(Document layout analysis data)
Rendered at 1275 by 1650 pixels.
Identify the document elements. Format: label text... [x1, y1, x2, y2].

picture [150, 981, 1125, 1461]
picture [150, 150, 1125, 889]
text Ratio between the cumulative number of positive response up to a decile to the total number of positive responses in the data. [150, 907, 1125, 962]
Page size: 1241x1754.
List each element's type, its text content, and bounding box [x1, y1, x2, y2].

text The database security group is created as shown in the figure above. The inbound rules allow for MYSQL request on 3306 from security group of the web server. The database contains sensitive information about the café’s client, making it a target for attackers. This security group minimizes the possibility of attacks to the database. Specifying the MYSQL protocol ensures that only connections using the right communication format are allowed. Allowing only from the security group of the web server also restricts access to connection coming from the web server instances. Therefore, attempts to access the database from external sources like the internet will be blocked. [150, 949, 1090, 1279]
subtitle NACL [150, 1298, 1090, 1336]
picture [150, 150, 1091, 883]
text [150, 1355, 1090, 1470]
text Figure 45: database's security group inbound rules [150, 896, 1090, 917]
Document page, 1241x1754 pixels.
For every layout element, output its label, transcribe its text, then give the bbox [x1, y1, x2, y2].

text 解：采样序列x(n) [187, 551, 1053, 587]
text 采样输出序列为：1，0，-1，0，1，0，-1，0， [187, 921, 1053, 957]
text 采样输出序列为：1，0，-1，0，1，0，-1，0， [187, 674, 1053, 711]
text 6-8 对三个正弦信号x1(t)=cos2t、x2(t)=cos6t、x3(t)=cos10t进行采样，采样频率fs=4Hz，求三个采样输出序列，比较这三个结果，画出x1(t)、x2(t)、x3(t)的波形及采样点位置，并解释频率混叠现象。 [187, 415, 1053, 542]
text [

▶ TASK DIRECTIONS: Retype word for word the line above with "Document page, 1241x1754 pixels." and all lines after it, nothing else.

▶ SOLUTION FOR THIS PROBLEM:
Document page, 1241x1754 pixels.
For every layout element, output its label, transcribe its text, then give the bbox [x1, y1, x2, y2].

text 解：采样序列x(n) [187, 551, 1053, 587]
text 采样输出序列为：1，0，-1，0，1，0，-1，0， [187, 921, 1053, 957]
text 采样输出序列为：1，0，-1，0，1，0，-1，0， [187, 674, 1053, 711]
text 6-8 对三个正弦信号x1(t)=cos2t、x2(t)=cos6t、x3(t)=cos10t进行采样，采样频率fs=4Hz，求三个采样输出序列，比较这三个结果，画出x1(t)、x2(t)、x3(t)的波形及采样点位置，并解释频率混叠现象。 [187, 415, 1053, 542]
text [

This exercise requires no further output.